And when the jury found that Trump indeed sexually abused Carroll, it effectively established that his 2019 statements also were false and defamatory, the judge said.
Carroll and her attorneys “look forward to trial limited to damages for the original defamatory statements Donald Trump made,” said her lawyer Roberta Kaplan, who’s not related to the judge.
Trump lawyer Alina Habba said yesterday that his legal team is confident that the jury verdict will be overturned, mooting the judge’s new decision. Trump, the early front-runner for the 2024 Republican presidential nomination, also is seeking to put the second trial on hold while waiting for an appeals court to rule on whether he’s legally shielded from the yet-to-be-tried case. He claims immunity because he was president when he made the 2019 comments.
At least for now, the trial is set to start Jan. 15, the day of the Iowa Republican caucuses.
The Carroll case is part of a lineup of legal woes that Trump is facing as he campaigns to return to the White House.
Four criminal indictments accuse Trump, variously, of trying to subvert the 2020 presidential election, which he lost to Democrat Joe Biden; mishandling top secret documents and trying to conceal what he’d done; and falsifying records in his business to cover up a hush money payment made during his 2016 campaign to porn actor Stormy Daniels. She asserts that they had a sexual encounter, which he denies.
Some of Trump’s criminal trials are scheduled to overlap with the presidential primary season. So is a civil trial in New York Attorney General Letitia James’ lawsuit accusing Trump and his company of defrauding banks, insurers and others by inflating asset values and his net worth. Trump has denied the allegations, boasted that he has “the hottest brand in the world,” and accused the Democratic attorney general of conducting a political vendetta.
Carroll initially sued Trump in 2019, saying he smeared her by saying she’d made a false allegation while “trying to sell a new book” and suggesting she might be a Democratic operative.

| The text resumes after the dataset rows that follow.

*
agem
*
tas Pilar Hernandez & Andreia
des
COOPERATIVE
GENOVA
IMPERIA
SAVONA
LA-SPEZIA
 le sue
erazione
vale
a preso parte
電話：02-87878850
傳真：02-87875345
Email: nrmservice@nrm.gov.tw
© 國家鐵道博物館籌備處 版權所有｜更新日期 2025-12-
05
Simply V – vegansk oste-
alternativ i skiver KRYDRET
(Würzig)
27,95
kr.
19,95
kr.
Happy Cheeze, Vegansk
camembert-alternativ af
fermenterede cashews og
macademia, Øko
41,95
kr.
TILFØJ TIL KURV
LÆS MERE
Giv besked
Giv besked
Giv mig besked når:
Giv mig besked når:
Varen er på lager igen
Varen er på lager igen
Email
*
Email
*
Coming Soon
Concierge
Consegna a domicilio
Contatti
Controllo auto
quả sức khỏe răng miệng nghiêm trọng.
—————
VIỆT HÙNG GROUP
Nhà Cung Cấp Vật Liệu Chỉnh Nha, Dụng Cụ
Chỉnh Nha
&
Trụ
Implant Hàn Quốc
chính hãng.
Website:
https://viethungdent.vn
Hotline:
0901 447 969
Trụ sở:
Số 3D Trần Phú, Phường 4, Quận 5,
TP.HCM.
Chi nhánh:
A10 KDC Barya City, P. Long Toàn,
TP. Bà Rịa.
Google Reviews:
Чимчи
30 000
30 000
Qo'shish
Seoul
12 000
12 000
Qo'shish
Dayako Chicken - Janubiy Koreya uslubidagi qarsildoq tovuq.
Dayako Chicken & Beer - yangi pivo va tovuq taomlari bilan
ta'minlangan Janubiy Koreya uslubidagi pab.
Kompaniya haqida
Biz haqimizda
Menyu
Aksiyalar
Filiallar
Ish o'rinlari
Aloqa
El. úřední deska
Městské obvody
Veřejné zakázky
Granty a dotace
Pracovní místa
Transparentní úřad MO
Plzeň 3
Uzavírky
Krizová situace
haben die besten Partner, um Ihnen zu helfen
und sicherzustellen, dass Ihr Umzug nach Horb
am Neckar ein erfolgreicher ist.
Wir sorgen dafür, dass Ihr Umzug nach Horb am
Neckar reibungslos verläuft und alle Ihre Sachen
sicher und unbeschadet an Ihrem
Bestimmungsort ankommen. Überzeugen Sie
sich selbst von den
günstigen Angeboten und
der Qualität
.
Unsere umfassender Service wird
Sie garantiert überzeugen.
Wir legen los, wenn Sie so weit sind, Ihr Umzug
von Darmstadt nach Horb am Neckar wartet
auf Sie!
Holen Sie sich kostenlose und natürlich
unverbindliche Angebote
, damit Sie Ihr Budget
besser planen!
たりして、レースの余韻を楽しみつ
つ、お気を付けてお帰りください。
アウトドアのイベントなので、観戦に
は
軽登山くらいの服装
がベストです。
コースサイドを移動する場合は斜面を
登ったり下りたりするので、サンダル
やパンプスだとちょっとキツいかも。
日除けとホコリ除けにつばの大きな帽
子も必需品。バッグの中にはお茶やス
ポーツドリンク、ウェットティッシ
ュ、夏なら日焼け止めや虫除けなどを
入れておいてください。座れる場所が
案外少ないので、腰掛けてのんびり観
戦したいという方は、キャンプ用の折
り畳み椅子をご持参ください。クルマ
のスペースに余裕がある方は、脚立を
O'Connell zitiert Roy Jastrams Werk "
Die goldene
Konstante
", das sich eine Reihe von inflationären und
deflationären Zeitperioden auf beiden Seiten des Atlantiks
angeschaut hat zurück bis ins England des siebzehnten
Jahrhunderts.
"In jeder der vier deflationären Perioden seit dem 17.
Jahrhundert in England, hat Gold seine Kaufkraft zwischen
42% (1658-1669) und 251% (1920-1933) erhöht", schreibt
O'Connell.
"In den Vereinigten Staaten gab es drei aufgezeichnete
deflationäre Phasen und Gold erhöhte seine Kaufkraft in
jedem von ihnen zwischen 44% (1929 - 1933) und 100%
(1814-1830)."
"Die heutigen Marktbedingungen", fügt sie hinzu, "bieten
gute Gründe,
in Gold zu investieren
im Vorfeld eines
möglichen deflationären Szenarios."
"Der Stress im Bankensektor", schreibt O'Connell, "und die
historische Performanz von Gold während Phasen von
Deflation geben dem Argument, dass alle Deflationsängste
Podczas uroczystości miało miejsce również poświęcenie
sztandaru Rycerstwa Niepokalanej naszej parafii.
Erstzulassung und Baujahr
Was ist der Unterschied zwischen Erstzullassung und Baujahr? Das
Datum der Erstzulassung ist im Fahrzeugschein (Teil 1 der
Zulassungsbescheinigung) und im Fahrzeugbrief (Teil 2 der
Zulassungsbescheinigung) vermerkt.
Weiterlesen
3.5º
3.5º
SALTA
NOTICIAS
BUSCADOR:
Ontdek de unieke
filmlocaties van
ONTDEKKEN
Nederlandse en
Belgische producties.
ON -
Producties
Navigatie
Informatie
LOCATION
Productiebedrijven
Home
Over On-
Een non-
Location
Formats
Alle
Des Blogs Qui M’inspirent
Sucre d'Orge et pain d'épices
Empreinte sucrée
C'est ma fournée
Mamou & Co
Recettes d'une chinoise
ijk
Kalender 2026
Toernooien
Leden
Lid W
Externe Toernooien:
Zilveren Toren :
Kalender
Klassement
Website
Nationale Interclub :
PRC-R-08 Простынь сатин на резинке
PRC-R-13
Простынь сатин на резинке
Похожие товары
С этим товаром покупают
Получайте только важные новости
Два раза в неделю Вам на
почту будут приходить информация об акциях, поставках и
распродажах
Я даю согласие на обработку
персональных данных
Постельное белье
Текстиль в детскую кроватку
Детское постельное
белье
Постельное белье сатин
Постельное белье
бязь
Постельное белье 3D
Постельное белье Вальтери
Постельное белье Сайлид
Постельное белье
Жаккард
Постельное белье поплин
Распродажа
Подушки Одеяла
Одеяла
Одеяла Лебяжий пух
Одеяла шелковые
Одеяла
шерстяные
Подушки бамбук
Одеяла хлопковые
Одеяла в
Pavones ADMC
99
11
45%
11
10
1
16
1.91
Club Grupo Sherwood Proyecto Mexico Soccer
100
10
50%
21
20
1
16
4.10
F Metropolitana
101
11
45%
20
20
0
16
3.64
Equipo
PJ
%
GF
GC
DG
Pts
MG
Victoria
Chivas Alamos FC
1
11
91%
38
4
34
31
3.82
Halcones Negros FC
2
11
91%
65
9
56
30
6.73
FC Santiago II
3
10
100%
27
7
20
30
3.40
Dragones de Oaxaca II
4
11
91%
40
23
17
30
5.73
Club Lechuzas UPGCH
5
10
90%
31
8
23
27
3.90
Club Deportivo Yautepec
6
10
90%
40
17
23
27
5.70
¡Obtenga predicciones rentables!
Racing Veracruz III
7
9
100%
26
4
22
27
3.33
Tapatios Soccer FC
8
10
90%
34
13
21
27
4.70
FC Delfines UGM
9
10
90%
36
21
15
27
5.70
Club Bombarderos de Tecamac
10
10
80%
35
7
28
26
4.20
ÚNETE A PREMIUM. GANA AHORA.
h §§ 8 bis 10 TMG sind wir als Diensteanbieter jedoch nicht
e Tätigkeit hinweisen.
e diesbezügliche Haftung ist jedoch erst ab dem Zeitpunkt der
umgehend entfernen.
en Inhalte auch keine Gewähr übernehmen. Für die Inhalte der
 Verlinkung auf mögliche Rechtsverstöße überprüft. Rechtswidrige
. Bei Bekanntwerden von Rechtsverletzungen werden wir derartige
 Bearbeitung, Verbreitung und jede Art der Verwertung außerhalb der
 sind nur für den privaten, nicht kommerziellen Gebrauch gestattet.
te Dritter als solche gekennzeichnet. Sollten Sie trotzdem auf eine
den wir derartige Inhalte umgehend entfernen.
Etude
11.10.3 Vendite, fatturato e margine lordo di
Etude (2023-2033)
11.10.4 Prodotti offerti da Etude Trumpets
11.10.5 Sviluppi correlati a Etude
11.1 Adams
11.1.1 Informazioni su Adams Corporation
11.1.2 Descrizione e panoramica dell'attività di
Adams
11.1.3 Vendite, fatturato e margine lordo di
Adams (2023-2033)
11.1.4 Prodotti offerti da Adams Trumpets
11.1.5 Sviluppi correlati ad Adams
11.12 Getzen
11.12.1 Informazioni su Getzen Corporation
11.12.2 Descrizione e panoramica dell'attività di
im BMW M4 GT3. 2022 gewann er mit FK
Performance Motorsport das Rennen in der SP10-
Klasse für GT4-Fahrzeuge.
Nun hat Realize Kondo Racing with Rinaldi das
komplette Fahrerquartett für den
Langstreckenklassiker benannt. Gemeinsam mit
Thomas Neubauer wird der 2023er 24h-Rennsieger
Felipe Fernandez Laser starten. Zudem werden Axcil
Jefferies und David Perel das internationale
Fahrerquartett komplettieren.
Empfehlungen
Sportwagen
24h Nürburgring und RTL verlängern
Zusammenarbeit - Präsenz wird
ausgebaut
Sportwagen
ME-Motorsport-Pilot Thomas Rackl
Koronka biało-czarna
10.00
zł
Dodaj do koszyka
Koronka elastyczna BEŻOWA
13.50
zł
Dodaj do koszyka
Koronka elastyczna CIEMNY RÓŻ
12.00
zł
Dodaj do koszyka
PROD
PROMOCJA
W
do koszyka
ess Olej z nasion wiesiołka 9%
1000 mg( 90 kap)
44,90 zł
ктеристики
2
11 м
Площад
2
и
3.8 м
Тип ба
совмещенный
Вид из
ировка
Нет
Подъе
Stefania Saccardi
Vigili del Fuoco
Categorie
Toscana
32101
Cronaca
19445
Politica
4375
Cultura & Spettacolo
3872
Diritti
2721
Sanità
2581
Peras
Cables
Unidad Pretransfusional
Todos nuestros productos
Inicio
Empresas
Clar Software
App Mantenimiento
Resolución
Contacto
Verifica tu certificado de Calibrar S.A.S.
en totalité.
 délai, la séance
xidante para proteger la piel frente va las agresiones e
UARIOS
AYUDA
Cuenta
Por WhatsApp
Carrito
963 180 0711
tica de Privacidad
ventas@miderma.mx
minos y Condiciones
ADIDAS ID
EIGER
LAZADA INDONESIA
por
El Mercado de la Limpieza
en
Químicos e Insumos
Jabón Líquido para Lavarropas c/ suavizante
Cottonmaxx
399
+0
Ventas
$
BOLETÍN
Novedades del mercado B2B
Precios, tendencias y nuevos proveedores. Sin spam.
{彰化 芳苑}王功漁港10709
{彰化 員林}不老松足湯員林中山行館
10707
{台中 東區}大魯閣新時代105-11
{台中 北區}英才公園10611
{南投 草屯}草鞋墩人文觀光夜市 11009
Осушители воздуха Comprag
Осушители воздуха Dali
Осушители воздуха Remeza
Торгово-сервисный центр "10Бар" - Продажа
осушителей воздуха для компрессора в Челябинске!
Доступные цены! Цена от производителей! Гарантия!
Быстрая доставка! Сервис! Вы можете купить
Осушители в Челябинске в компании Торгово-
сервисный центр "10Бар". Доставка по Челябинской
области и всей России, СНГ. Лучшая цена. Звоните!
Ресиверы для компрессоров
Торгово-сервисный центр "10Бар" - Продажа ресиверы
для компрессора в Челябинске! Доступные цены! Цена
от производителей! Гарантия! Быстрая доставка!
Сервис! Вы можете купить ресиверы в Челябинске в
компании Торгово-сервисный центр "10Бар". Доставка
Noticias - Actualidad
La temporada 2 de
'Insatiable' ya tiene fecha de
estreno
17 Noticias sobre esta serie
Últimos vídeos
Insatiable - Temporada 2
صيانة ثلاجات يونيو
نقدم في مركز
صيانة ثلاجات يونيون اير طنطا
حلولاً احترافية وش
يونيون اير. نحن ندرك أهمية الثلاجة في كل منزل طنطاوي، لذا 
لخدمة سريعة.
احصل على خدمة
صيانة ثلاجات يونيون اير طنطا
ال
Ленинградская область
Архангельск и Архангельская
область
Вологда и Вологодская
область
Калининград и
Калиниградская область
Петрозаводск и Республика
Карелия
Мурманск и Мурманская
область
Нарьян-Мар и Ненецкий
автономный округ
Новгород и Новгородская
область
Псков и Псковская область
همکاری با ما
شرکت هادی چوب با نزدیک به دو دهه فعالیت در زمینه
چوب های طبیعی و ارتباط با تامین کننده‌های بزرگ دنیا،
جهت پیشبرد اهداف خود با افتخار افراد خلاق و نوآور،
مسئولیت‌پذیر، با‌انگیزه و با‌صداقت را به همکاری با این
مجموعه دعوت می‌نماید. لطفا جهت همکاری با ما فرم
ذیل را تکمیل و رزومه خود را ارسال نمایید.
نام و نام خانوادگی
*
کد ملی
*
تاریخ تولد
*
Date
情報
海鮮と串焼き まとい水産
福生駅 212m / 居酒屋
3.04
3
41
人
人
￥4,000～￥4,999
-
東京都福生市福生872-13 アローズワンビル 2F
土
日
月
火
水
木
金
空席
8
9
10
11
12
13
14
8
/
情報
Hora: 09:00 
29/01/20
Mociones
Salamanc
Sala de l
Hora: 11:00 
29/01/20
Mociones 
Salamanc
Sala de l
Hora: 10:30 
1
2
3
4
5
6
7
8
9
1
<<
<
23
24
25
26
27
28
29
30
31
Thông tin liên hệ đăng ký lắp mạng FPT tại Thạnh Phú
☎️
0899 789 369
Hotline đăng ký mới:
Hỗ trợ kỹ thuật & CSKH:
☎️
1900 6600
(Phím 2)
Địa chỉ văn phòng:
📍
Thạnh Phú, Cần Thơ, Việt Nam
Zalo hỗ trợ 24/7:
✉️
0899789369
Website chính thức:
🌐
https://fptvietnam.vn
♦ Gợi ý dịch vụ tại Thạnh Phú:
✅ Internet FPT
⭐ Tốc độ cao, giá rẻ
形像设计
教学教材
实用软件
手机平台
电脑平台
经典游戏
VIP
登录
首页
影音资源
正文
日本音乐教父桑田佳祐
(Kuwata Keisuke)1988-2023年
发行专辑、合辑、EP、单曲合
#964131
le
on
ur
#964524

“The world should know what’s really going on. It is a disgrace, and people should pay dearly for such false accusations,” Trump said. He maintained that he’d never met Carroll, brushing off a 1987 photo of the two and their then-spouses at a social event.
While that case was playing out, Carroll sued again last year under a New York state law that waived a legal time limit for filing sexual assault allegations. That lawsuit — the one that went to trial last year — came to include claims that Trump defamed Carroll in 2022 by calling the case “a complete con job” and a “scam.” The suit over the 2019 statements remained separate.